During the recital, Murray Mast, professor of music, said, “The poor people had no musical instruments whatsoever including drums they had crafted themselves,” he continued, “The first thing they did was find pieces of bamboo and use them as stamping tubes, and hollow out the inside of the bamboo.”
However, bamboo did not produce the notes that the people of Trinidad desired. They soon realized that metal would produce a much louder sound. The people soon started to beat on cookie tins, Mast said during the recital.
These cookie tins were beat in order to create bubbles on its surface, which would then determine the pitch. Legend has it that a young boy named Spree Simon invented the steel drum. The boy would beat the pan to get the notes he desired—what he didn’t realize that when you try to beat back metal it stretches which creates bubbles on the surface of the metal. These bubbles are what creates the different pitches, Mast said during the performance.
The recital, which was held on Friday, Sept. 21, is the first of its kind to appear at the Redfern Arts Center. Christopher Swist, professor of music, said, “Nothing like this has ever happened in my 10 years here, so it is a neat little fun thing that we are hoping to make a tradition out of.”
“There are some local steel drum bands in the area but it is still a rare opportunity for students to hear and especially hear from someone [Mast] who has been there, and who has visited there and who knows the style,” Swist said.
Mast, who teaches half of the percussion studio here at KSC, not only plays the steel drums, but also studies the culture of it as well. “Murray has been to Trinidad and Tobago.
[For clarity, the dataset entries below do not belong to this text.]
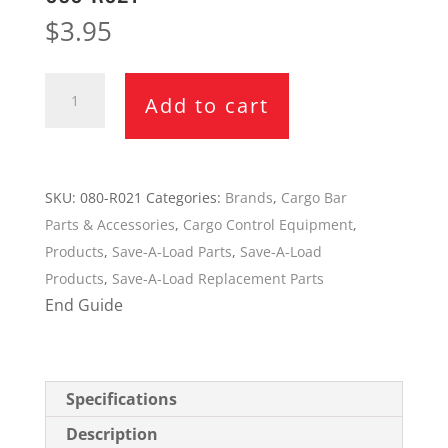
$
3.95
Save-
Add to cart
A-
Load
End
Guide
SKU:
080-R021
Categories:
Brands
,
Cargo Bar
for
Parts & Accessories
,
Cargo Control Equipment
,
SL-
Products
,
Save-A-Load Parts
,
Save-A-Load
10
Products
,
Save-A-Load Replacement Parts
Bar
End Guide
080-
R021
quantity
Specifications
Description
He played in a couple of the bands there and studied how they do the authentic music there,” Swist said.
KSC Caribbean Night was an opportunity for Mast to educate the crowd on the legends and the folklore surrounding the steel drum and the Trinidadian culture, according to Swist. These steel drums that are a staple in the Trinidadian culture are made out of authentic 55 gallon oil barrels, according to Swist.
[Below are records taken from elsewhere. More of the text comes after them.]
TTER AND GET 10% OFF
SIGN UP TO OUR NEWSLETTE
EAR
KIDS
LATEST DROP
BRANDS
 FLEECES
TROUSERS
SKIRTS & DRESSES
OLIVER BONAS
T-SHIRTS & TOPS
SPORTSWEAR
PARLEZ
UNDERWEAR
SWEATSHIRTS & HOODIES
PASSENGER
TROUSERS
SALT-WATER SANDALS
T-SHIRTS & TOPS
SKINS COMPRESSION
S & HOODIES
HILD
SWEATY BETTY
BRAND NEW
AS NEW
These barrels, which look like the insides of turtle shells, are hammered into the shape the musicians desire. Mast said during the recital that “somebody has to take a sledgehammer and their job is to sink the drum and they have to go around and stretch the metal,” he continued, “The next person’s job is to put the notes in and they will take a hammer and punch a section off each of the individual notes. Nowadays, they will have a magnet that is the right size and will trace around the magnets and get those sizes. The last job is to burn it over a fire and redistribute local tensions.”
After this process, these hammered oil barrels are ready to create melodies. All of the songs played during the faculty recital helped bring a little bit of the Caribbean here to the KSC campus. KSC senior Miriam Sharrock said that the concert “transports you to the Caribbean.” The evening included popular songs such as “I Shot the Sheriff,” by Bob Marley, “Yellow Bird,” by Michael Mauleart Monton, and “Georgia on My Mind,” by Hoagy Carmichael.
“Yellow Bird,” which was originally believed to be written by singer Harry Belafonte, has been traced back to Haitian roots, according to Mast. “This speaks to the amount of borrowing of melodies in Trinidad,” Mast said during the recital. Mast added that many players would set lyrics to melodies they already knew so they can sing-a-long right away.
However, for Swist, “Yellow Bird” was not the only song that he was looking forward to playing. Swist said that their version of “Summertime” by George Gershwin was the song he was looking forward to most. Swist played drums during the performance, along with Mast on steel drums, guest artist James Walker on steel drums, Don Baldini on bass guitar, and Julian Gerstin on percussion. The ensemble played a cha-cha version of “Summertime,” a performance that gave Swist his own drum solo.
However, unlike this band of five players, steel drum bands usually consist of 20 to 25 players, Mast said. But Swist said that his group, who call themselves Harmony of Steel, have been playing together for quite some time. Mast, Swist, and Walker have been playing with one another for over 15 years, Swist said.
Swist said he hopes this won’t be the last time the five play together at a Caribbean Night, rather he said this is a tradition he hopes to continue— bringing the Caribbean to KSC.